Audit and Monitoring: Logs allow for tracking job performance and monitoring the execution of ETL workflows.
Compliance: Helps meet requirements for logging and audit trails, ensuring the integrity and traceability of the ETL process.
Operational Transparency: Ensures transparency by recording job events, error messages, and execution details for analysis.
Impact:
Pros:
Improved Troubleshooting: Logs provide the necessary details for debugging and identifying errors in the ETL process.
Better Monitoring: CloudWatch Logs integration allows for real-time monitoring of ETL job runs and metrics.
Compliance: Provides an audit trail for ETL jobs, supporting compliance requirements for traceability and security.
Operational Insights: Helps monitor job performance, detect inefficiencies, and optimize data workflows.
Cons:
Storage Costs: Storing job logs in CloudWatch Logs or S3 could incur additional costs, especially for large volumes of log data.
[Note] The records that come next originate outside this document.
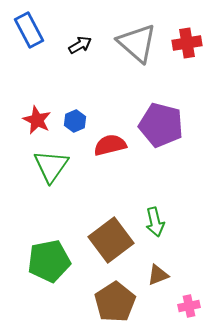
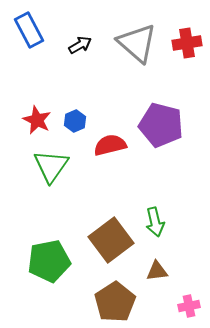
brown triangle: moved 1 px left, 4 px up; rotated 15 degrees clockwise
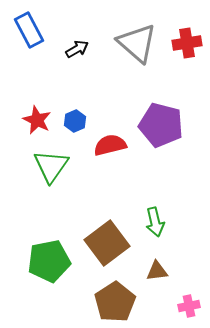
black arrow: moved 3 px left, 4 px down
brown square: moved 4 px left, 3 px down
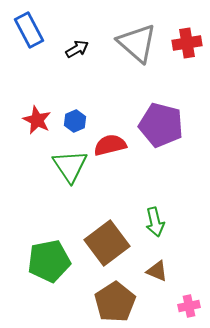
green triangle: moved 19 px right; rotated 9 degrees counterclockwise
brown triangle: rotated 30 degrees clockwise
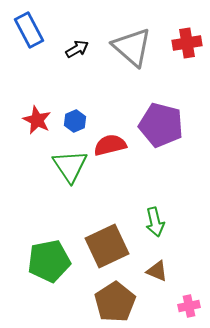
gray triangle: moved 5 px left, 4 px down
brown square: moved 3 px down; rotated 12 degrees clockwise
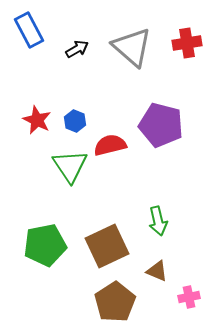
blue hexagon: rotated 15 degrees counterclockwise
green arrow: moved 3 px right, 1 px up
green pentagon: moved 4 px left, 16 px up
pink cross: moved 9 px up
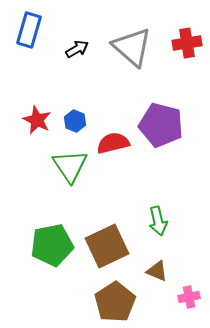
blue rectangle: rotated 44 degrees clockwise
red semicircle: moved 3 px right, 2 px up
green pentagon: moved 7 px right
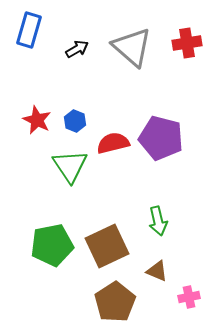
purple pentagon: moved 13 px down
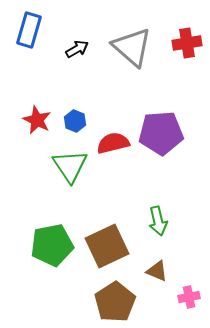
purple pentagon: moved 5 px up; rotated 18 degrees counterclockwise
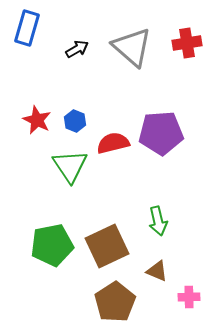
blue rectangle: moved 2 px left, 2 px up
pink cross: rotated 10 degrees clockwise
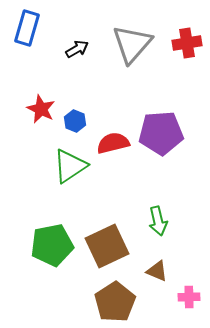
gray triangle: moved 3 px up; rotated 30 degrees clockwise
red star: moved 4 px right, 11 px up
green triangle: rotated 30 degrees clockwise
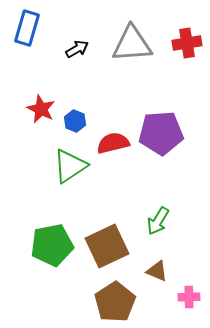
gray triangle: rotated 45 degrees clockwise
green arrow: rotated 44 degrees clockwise
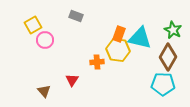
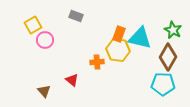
red triangle: rotated 24 degrees counterclockwise
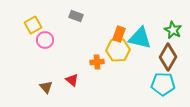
yellow hexagon: rotated 10 degrees counterclockwise
brown triangle: moved 2 px right, 4 px up
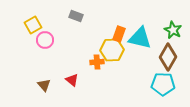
yellow hexagon: moved 6 px left
brown triangle: moved 2 px left, 2 px up
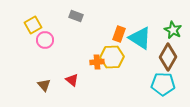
cyan triangle: rotated 20 degrees clockwise
yellow hexagon: moved 7 px down
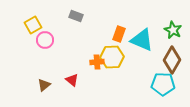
cyan triangle: moved 2 px right, 2 px down; rotated 10 degrees counterclockwise
brown diamond: moved 4 px right, 3 px down
brown triangle: rotated 32 degrees clockwise
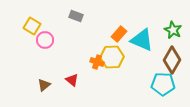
yellow square: moved 1 px left, 1 px down; rotated 30 degrees counterclockwise
orange rectangle: rotated 21 degrees clockwise
orange cross: rotated 24 degrees clockwise
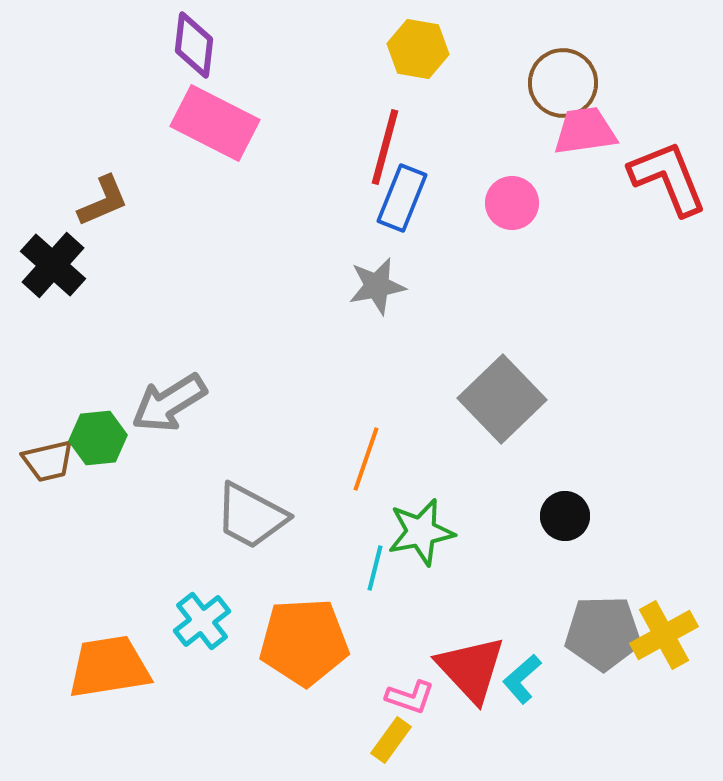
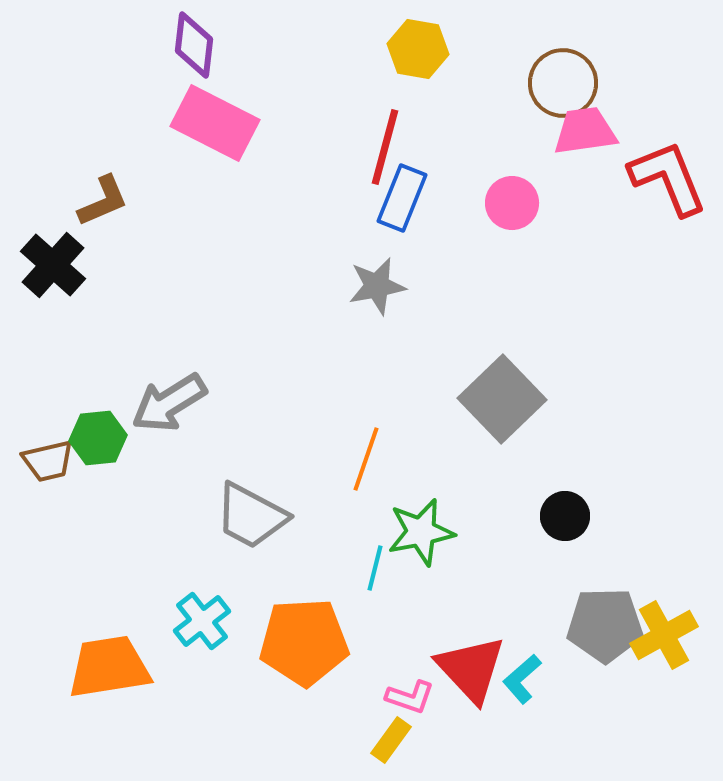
gray pentagon: moved 2 px right, 8 px up
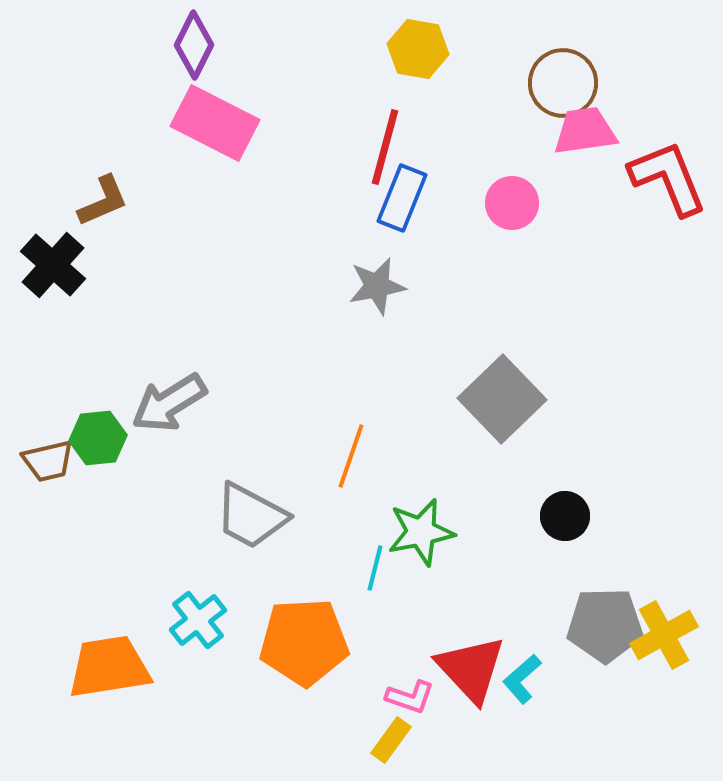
purple diamond: rotated 20 degrees clockwise
orange line: moved 15 px left, 3 px up
cyan cross: moved 4 px left, 1 px up
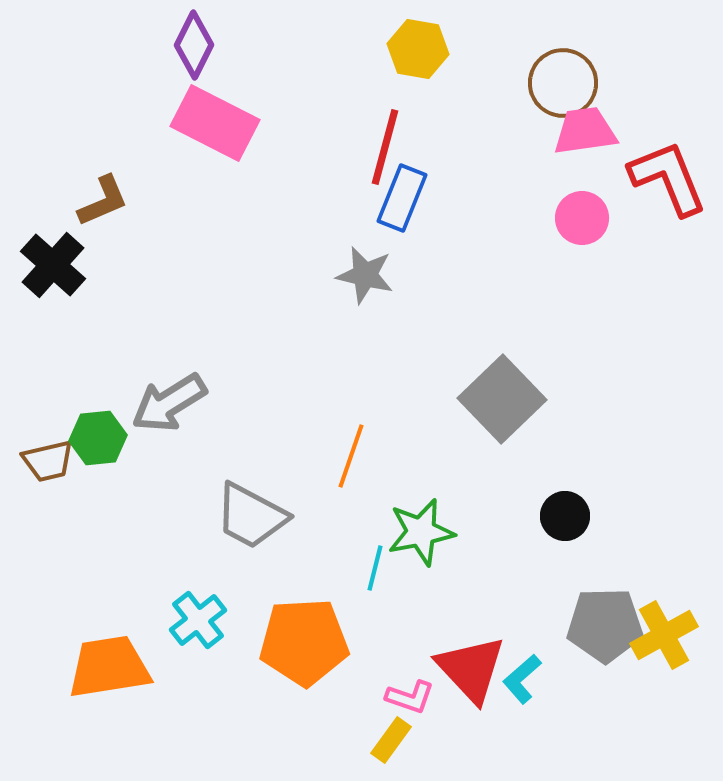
pink circle: moved 70 px right, 15 px down
gray star: moved 12 px left, 11 px up; rotated 24 degrees clockwise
Potential Overhead: Enabling logging adds some overhead to job execution, which may slightly impact job performance.
Default Value:
By default, AWS Glue ETL jobs do not have logging enabled. You need to explicitly enable logging either to Amazon CloudWatch Logs or Amazon S3 when creating or modifying an ETL job.
Pre-requisite:
AWS IAM Permissions:
glue:DescribeJob
glue:GetJob
glue:UpdateJob
logs:CreateLogStream
logs:PutLogEvents
s3:PutObject
AWS CLI installed and configured.
Basic knowledge of AWS Glue ETL jobs, CloudWatch Logs, and S3.
Remediation:
Test Plan:
Using AWS Console:
Sign in to the AWS Management Console.
Navigate to AWS Glue under Services.
In the AWS Glue Dashboard, go to Jobs and select the ETL job you want to inspect.
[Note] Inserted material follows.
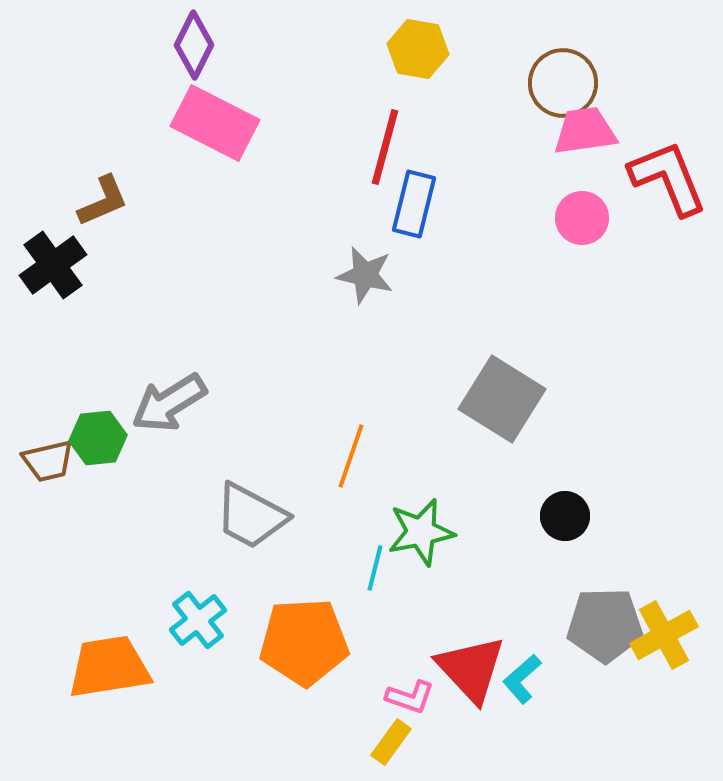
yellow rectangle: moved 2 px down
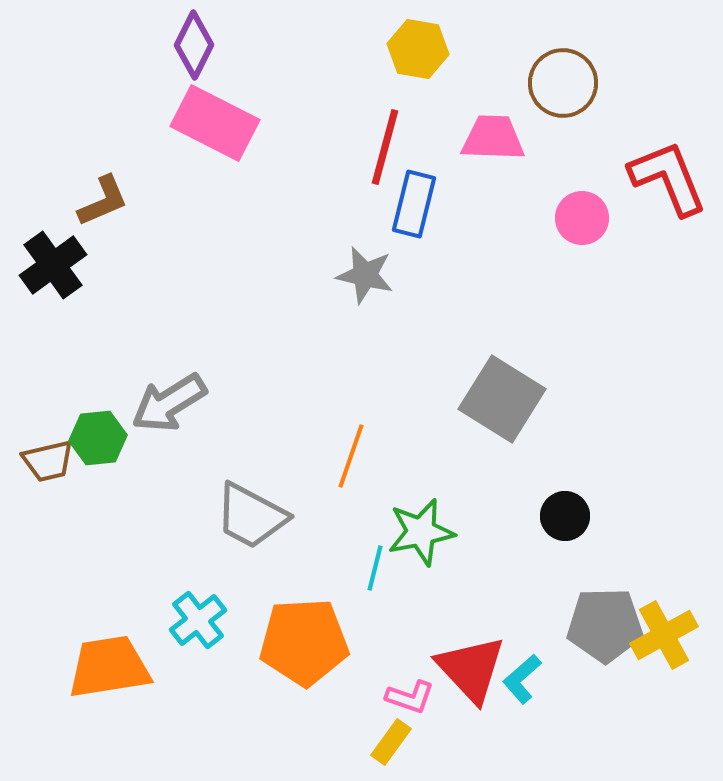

In the Job Details section, check the Logging settings:
CloudWatch Logs: Ensure that CloudWatch Logs is enabled, and a log group and stream are specified.
S3: Ensure that logs are being written to an S3 bucket if that option is chosen.
If logging is not enabled, enable CloudWatch Logs or S3 logging and save the job settings.
Using AWS CLI:
To describe the ETL job and check if logging is enabled, run:
aws glue get-job --job-name <job-name> --query 'Job.LogUri'
The output should show the LogUri (CloudWatch Log Group or S3 URI) if logging is enabled. Example output:
{ "Job": { "LogUri": "s3://my-log-bucket/glue/jobs/my-etl-job/" } }
If LogUri is missing or empty, logging is not enabled for the job.
Implementation Steps:
Using AWS Console:
Sign in to the AWS Management Console and navigate to AWS Glue.
In the AWS Glue Dashboard, go to Jobs and select the ETL job to modify.
In the Job Details page, find the Logging section.
Enable CloudWatch Logs or S3 logging:
For CloudWatch Logs, select Enable logging and specify the Log Group and Log Stream.
For S3, select Enable logging and specify the S3 bucket and prefix.
Save the changes to apply logging configuration.
Using AWS CLI:
To enable CloudWatch Logs for an existing job, run the following command:
aws glue update-job \ --job-name <job-name> \ --job-update '{"Logging": {"CloudWatchLogs": {"Enabled": true, "LogGroup": "/aws/glue/jobs"}}}'
To enable S3 logging for an existing job, use the following command:
aws glue update-job \ --job-name <job-name> \ --job-update '{"Logging": {"S3": {"Enabled": true, "LogUri": "s3://<bucket-name>/logs/"}}}'
Verify that logging is now enabled by using the get-job command:
aws glue get-job --job-name <job-name> --query 'Job.LogUri
Backout Plan:
If enabling logging causes issues, such as excessive logging or resource limitations:
Identify the affected ETL job.
To disable logging, run:
aws glue update-job \ --job-name <job-name> \ --job-update '{"Logging": {"CloudWatchLogs": {"Enabled": false}}}
Verify that logging has been disabled and the job is functioning correctly.
Note:
CloudWatch Logs: Consider setting up CloudWatch Log Retention policies to manage the storage of job logs and prevent high costs.
Log Storage Costs: Ensure that logging to S3 or CloudWatch is appropriately managed, as large volumes of logs can incur additional storage costs.
Granularity: You can configure the level of detail logged by choosing the appropriate logging level (e.g., ERROR, INFO, or DEBUG) for your Glue jobs.